Naive Grouping for Factorization

155 Views Asked by At

I have a naive grouping method for factorization. I am curious as to its novelty and aspects of the code below that will increase its efficiency.

The method is best described with an example:

For n = 798,607 if we start with a seed group of 59, we would have 17 groups of 13,535 and 42 groups of 13,536. Neither the 17 nor the 42 will evenly parse the other grouping totals so we double the seed group. Now we have 118 groups in total, 17 groups of 6,767 and 101 groups of 6,768. The 6,767 can be distributed among the 101 groups, resulting in factors of 101 groups of 7,907.

I have found that all seed groups are odd and less than $\sqrt n \over 2$ and there exist multiple (unknown quantity) seed groups yielding factors. The seed groups (i) are only expanded until the groups are greater than the group counts, or the initial seed group splits do not carry forward (i.e., 17 or 42 groups from seed group 59 needs to be a solution in the 118 groups split.)

#Naive Grouping
NaiveGrouping <- function(number){

  r<- as.integer(sqrt(number)/2)
  i<-3

while(i<=r){
  for (j in 0:(floor(log2(number)))){   


  Seed_Group<-(i*(2^j))

  Counts <- (number/Seed_Group)

  if(Counts%%1==0){
            return(c(Seed_Group=Seed_Group,End_Group=Seed_Group,Factors=Seed_Group,number/Seed_Group))
         }


  count_ceiling <- (ceiling(Counts))
  count_floor <- (floor(Counts))

  initial_group_ceiling <- (number%%i)
  initial_group_floor <- (i - number%%i) 

  group_ceiling <- number%%Seed_Group
  group_floor <- (Seed_Group - (group_ceiling))

      if(group_floor==initial_group_floor | group_ceiling==initial_group_ceiling)    
      if(group_floor==1 | group_ceiling==1) next
      if(group_floor>count_ceiling | group_ceiling>count_floor) break


      if(count_floor%%group_ceiling==0){
               return(matrix(c(group_floor,count_floor,group_ceiling,count_ceiling,i,group_floor+group_ceiling,group_ceiling,number/group_ceiling),4,2,byrow=TRUE,dimnames=list(c("Group Floor","Group Ceiling", "Seed Group, End Group","Factors"),c("Groups","Counts")))) 

              }

      if(count_ceiling%%group_floor==0){
               return(matrix(c(group_floor,count_floor,group_ceiling,count_ceiling,i,group_floor+group_ceiling,group_floor,number/group_floor),4,2,byrow=TRUE,dimnames=list(c("Group Floor","Group Ceiling", "Seed Group, End Group","Factors"),c("Groups","Counts"))))

              }
      }
  i=i+2L
  }
return("Prime")
}

UPDATE: I have discovered a new relationship between the Naive Grouping method above and lattice points on a hyperbola which solve for factors of N.

Using the code provided the result for $N=7,084,149,637$ is:

> (NaiveGrouping(7084149637)) 
                         Groups Counts 
Group Floor                2795 82781 
Group Ceiling             82781 82782 
Seed Group, End Group     10697 85576 
Factors                   82781 85577

The Group Floor (2795) is related to a polynomial of the form $N -x^2 - yx - x = 0$. When $y=2795$ , upon examination of the polynomial and the resulting hyperbola, the only lattice points not containing 1 or N occur with the factors of N for $y=2795 , -2797$.

Here is the Wolfram Alpha link to this example.
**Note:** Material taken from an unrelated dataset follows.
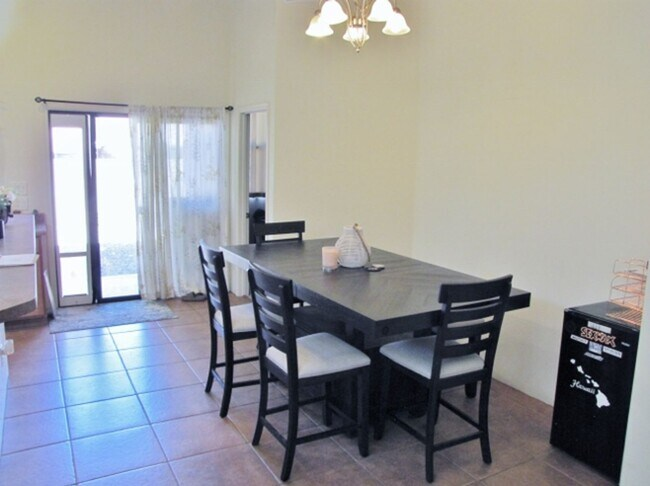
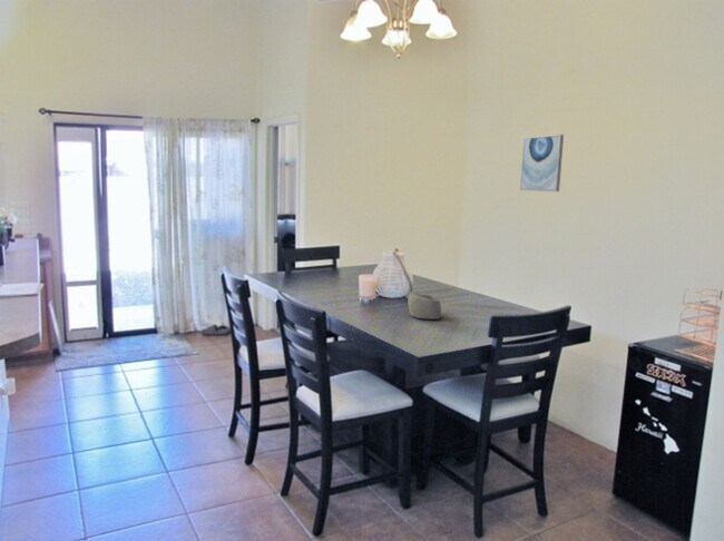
+ wall art [519,134,565,193]
+ decorative bowl [407,292,442,321]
Try other N to see how this holds for other factorizations.

2795 is the Group Floor within the End Group 85,576. I achieved this from expanding the Seed Group 10,697. However, if I had tested the Seed Group to see whether it generates an integer solution to the polynomial, I would have stopped with a result after just ~ 1,400 steps since the y-coordinates are only odd.

I have updated the algorithm to search for integer solutions to the polynomial at every Seed Group using Newton's Method (detailed here), however, the relationship does not hold for every N. In those instances, the Naive Grouping will return the factors first as the associated y-coordinates are greater than $\sqrt n \over 2$ range required. Expanding the Seed Group for y-coordinate tests via multiplication at every iteration reconciles the range issue. So, it seems to be a probabilistic accompaniment to the deterministic Naive Grouping method.

I would like to know more about lattice points on hyperbolas related to factorization. Particularly if these points have a general range or maximum value relative to N. Also, how Wolfram Alpha determines them so quickly! If anyone has any insights as to why this is occurring or suggestions of related literature please feel free to comment.